Historic house in Louisiana, United States

Chretien Point Plantation is a pre-Civil War twelve room red brick mansion, located on twenty acres on the banks of Bayou Bourbeaux, two miles southwest of Sunset, Louisiana in St. Landry Parish. A Civil War battle was fought on the plantation grounds and Jean Lafitte was a tenant. The mansion was listed on the National Register of Historic Places in 1977.

== Early history ==
The Spanish government made a land grant to Louis St. Germain in 1776. Joseph Chretien bought the property in 1781 and his grandson, Hipolyte Chretien II, inherited the land from his father. The plantation was a 3000-acre cotton farm worked by the forced labor of over 500 enslaved people. Hippolyte Chretien started construction on the mansion in 1831, and the two story big house was completed in 1835, when Chretien moved in with his wife Felicité. During the Civil War, Hypolite, in bed with fever, was alerted that the Union soldiers were coming to burn down the plantation. Several of his neighbors were already decimated. He had the servants help him to the balcony and waved a white flag to parlay with the Union Commander. It turns out that both Hypolite and the Union Commander were Masons. Because of this, the plantation home was spared and only the slave quarters and outbuildings were burned. At one point Jean Lafitte resided on the plantation. Hypolite II died of yellow fever in 1839 and his wife took over the plantation increasing the land holdings to a reported 10,000 acres. Felicité used to host poker games with Jean Lafitte and he taught her how to smoke cigars. There is a story of Felicité hearing a break-in occur one night after she had retired. She armed herself and stood on the stairway. As she saw movement, she fired, and shot the intruder in the head, almost decapitating him.
* * * * * * * * *
> **BRIEF 1**:
Repeat word for word the stretch of the Chretien Point Plantation passage from "Historic house in" through "Places in 1977.".
> **BRIEF 2**:
Carry on the Chretien Point Plantation passage, starting after its final sentence.
The entries come from a separate source, unrelated to the Chretien Point Plantation passage.

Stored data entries
* * * * * * * * *
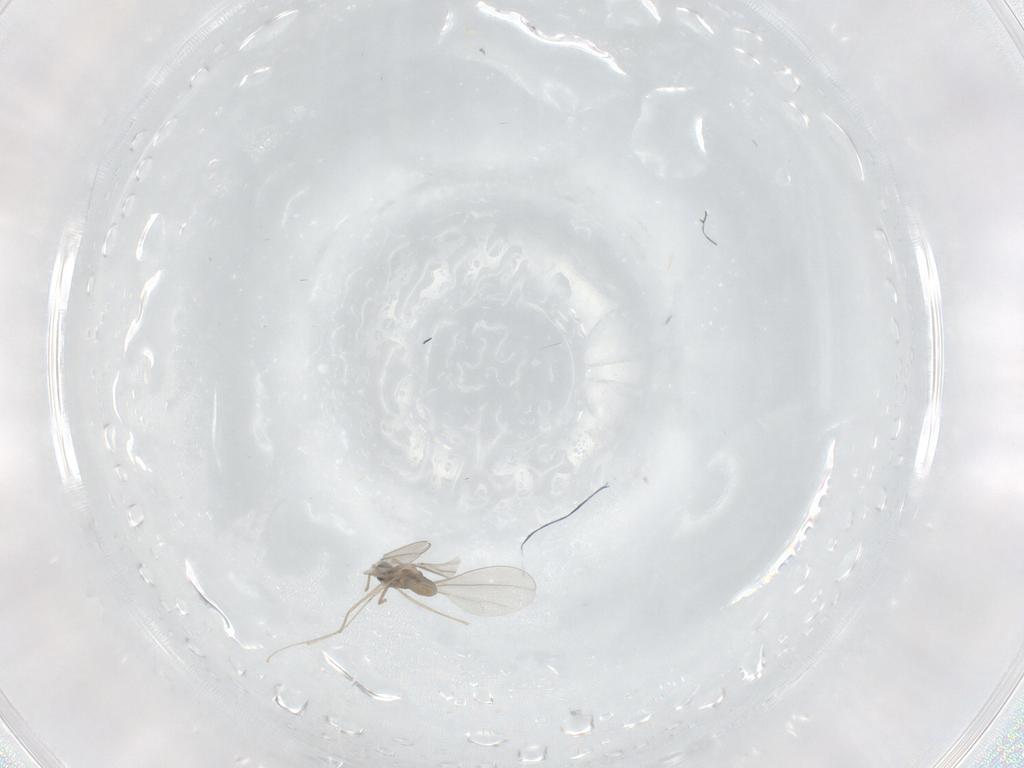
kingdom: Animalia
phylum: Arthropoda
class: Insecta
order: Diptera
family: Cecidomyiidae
* * * * * * * * *
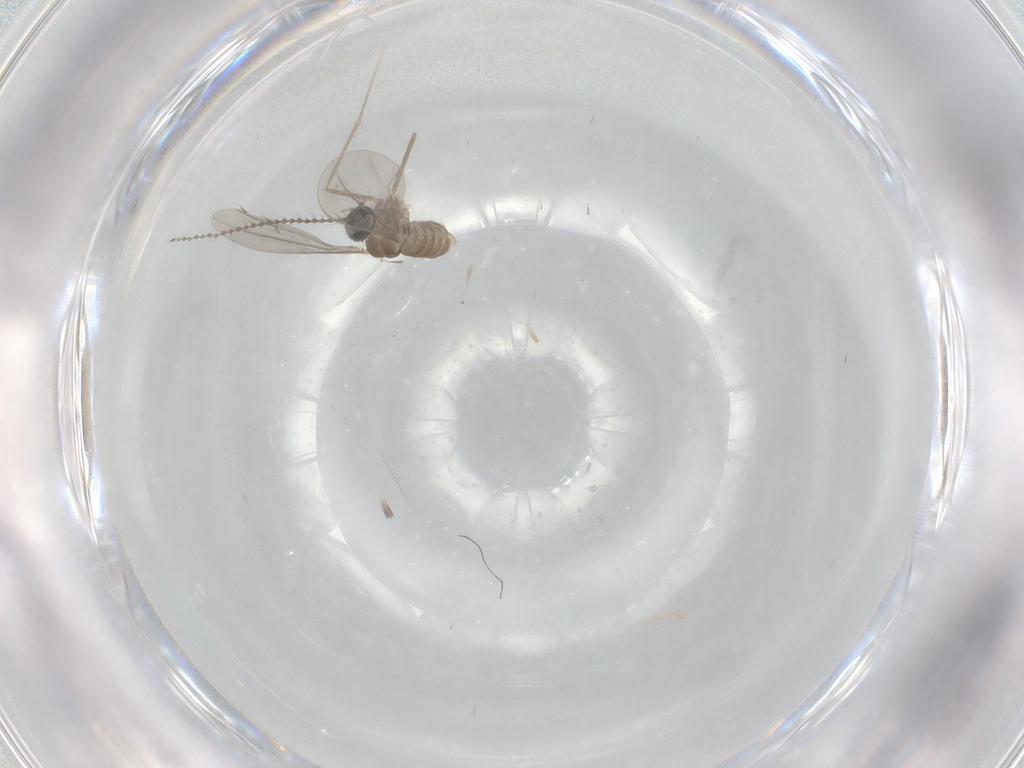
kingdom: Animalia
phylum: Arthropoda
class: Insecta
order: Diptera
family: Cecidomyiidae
* * * * * * * * *
> **FINAL ANSWER 1**:
Historic house in Louisiana, United States

Chretien Point Plantation is a pre-Civil War twelve room red brick mansion, located on twenty acres on the banks of Bayou Bourbeaux, two miles southwest of Sunset, Louisiana in St. Landry Parish. A Civil War battle was fought on the plantation grounds and Jean Lafitte was a tenant. The mansion was listed on the National Register of Historic Places in 1977.

> **FINAL ANSWER 2**:
== Civil War==
There were two battles fought near and around the plantation.

=== Battle of Buzzard's Prairie ===
The plantation grounds was the site of the Battle of Buzzard's Prairie, October 15, 1863. A part of General Nathaniel P. Banks' Army of the Gulf, led by Maj. General William B. Franklin, was on an expedition across Louisiana as part of the invasion of Texas that included Brig. Gen. Stephen Burbridge's 4th Division, 13th Corps, Brig. General Godfrey Weitzel's 1st Division, 19th Corps, and Brig. General Cuvier Grover's 3rd Division, 19th Corps.

The Confederate force was led by Brig. General Thomas Green's Cavalry Division that included the 1st Cavalry Brigade of Col. Arthur P. Bagby, the 4th (Col. William Polk "Gotch" Hardeman), 5th and 7th Texas Cavalry regiments; the 2nd Cavalry Regiment (Arizona brigade); the 13th Texas "Horse" Battalion; the 2nd Louisiana Cavalry and the Valverde Battery. Also in the division was the 2nd Cavalry Brigade of Col. John P. Major, made up of the 1st Regiment (Lane's) Partisan Rangers; 3rd Regiment (Arizona brigade) Partisan Rangers; 6th Regiment (Stone's) Partisan Rangers; and Captain Oliver Semmes' 1st Confederate Battery.

The battle was fought in the fields in front of the mansion. After an initial advance by the Union side the 4th, 5th, and 7th Texas Cavalry attacked the right side. Weitzel's line collapsed but was reinforced by Lt. William Marland and the Confederates were pushed back and driven off.

=== Battle of Bayou Bourbeux ===
The Battle of Bayou Bourbeux was fought on November 3–4, 1863. Also known as Battle of Grand Coteau or Battle of Carrion Crow Bayou.

The plantation was purchased by Kristine Nations, incorporated as Chretien Point Plantation, LLC, and operated as a bed and breakfast and wedding site.

== Folklore ==
Legends and ghost stories are common about the plantation. The 2015 horror film The Final Project was based on local folklore about Chretien Point.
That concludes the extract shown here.